* [Problem description]: According to the patch cover letter below, which counters does the changelog since v3 preserve after CPU hotplug?

* [Extract to read]:
2021-04-19 18:37:49

by Mel Gorman

[permalink] [raw]
Subject: [PATCH 00/10 v4] Use local_lock for pcp protection and reduce stat overhead

Some Acks from RT people are still missing that I'd like to have before
trying to merge this via Andrew's tree and there is an open question is
whether the last path in this series is worthwhile. It embeds local_lock
within the per_cpu_pages structure to clarify the scope but it increases
complexity and storage costs that may not be worthwhile. I don't think
it is but it was asked whether the lock could be safely embedded or not.

Changelog since v3
o Preserve NUMA_* counters after CPU hotplug
o Drop "mm/page_alloc: Remove duplicate checks if migratetype should be isolated"

* [Dataset]:

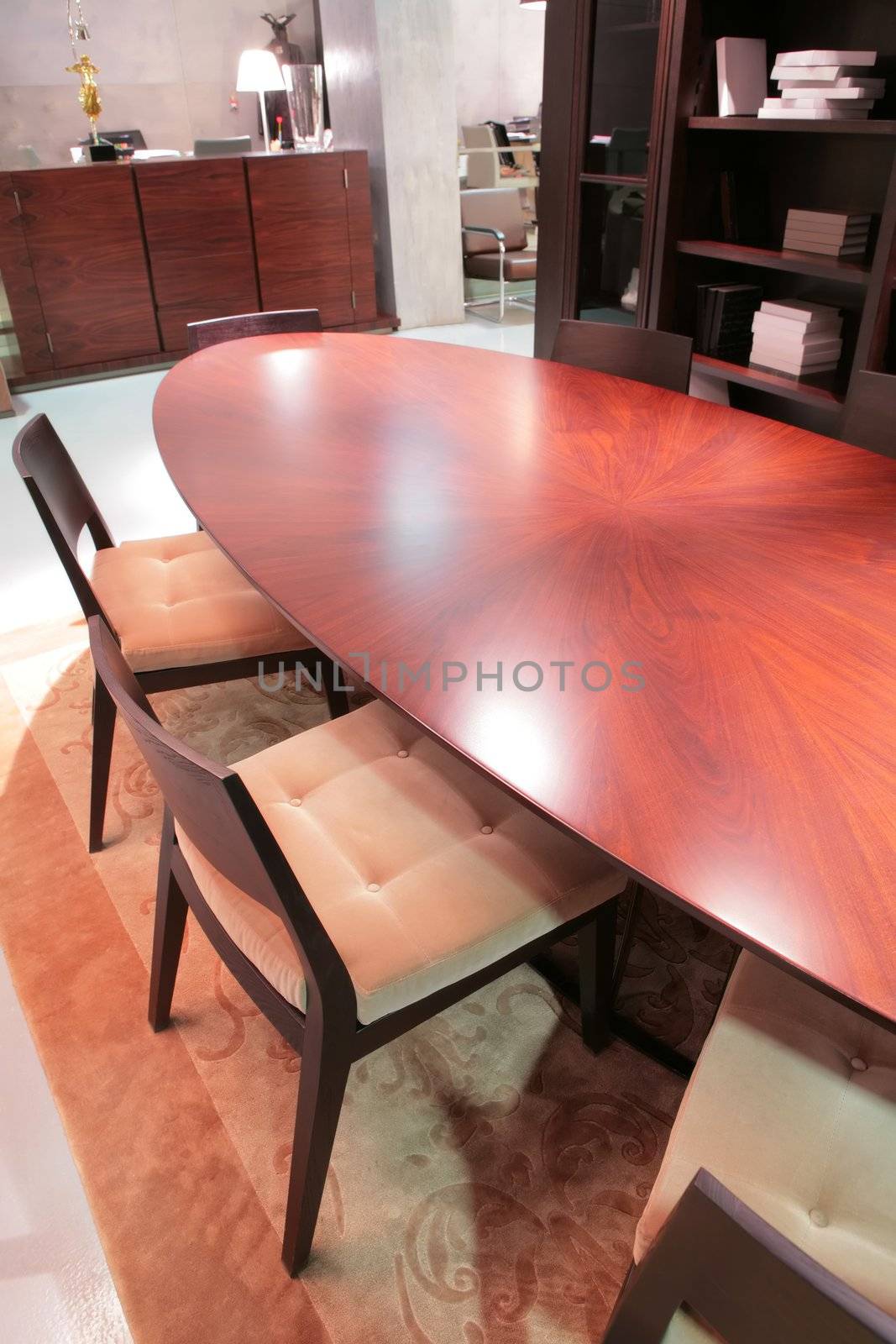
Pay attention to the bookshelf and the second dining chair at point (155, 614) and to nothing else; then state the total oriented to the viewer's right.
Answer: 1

---

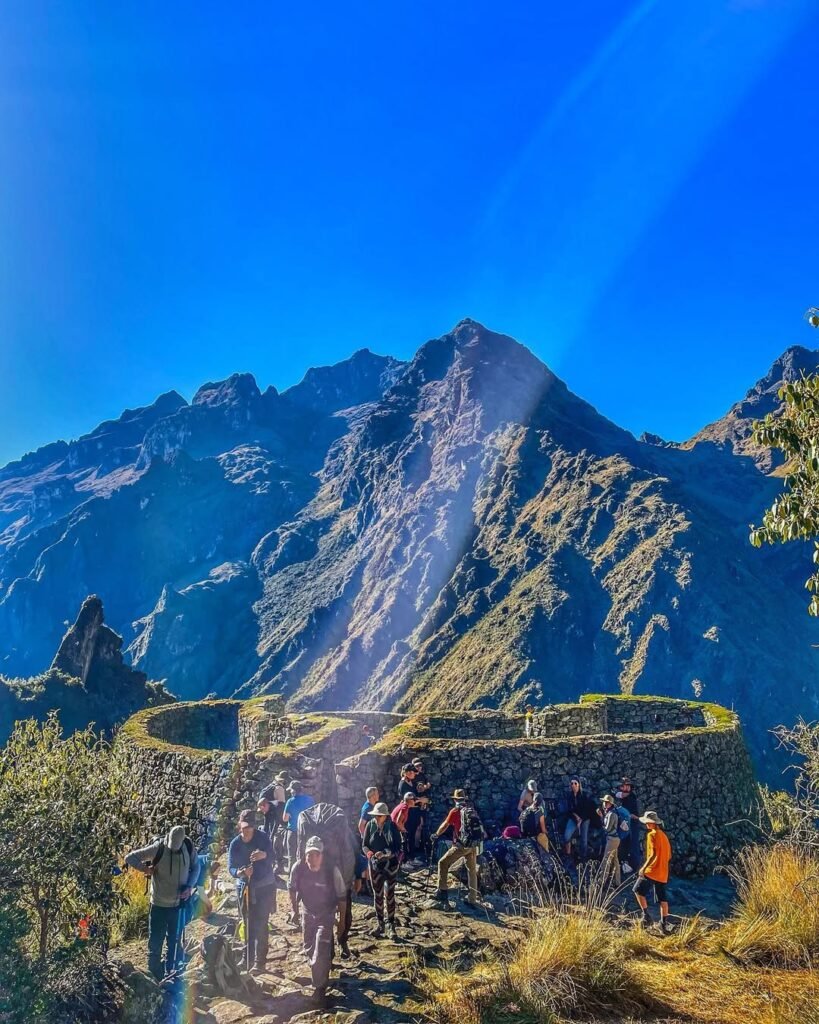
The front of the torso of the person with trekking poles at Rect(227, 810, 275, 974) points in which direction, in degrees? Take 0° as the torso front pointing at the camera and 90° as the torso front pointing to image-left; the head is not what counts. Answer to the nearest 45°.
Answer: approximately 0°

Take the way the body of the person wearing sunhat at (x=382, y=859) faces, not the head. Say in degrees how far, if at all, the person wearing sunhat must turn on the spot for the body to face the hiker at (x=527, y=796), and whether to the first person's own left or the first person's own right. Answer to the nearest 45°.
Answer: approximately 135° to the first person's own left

* [Answer for the task]: The NUMA_* counters.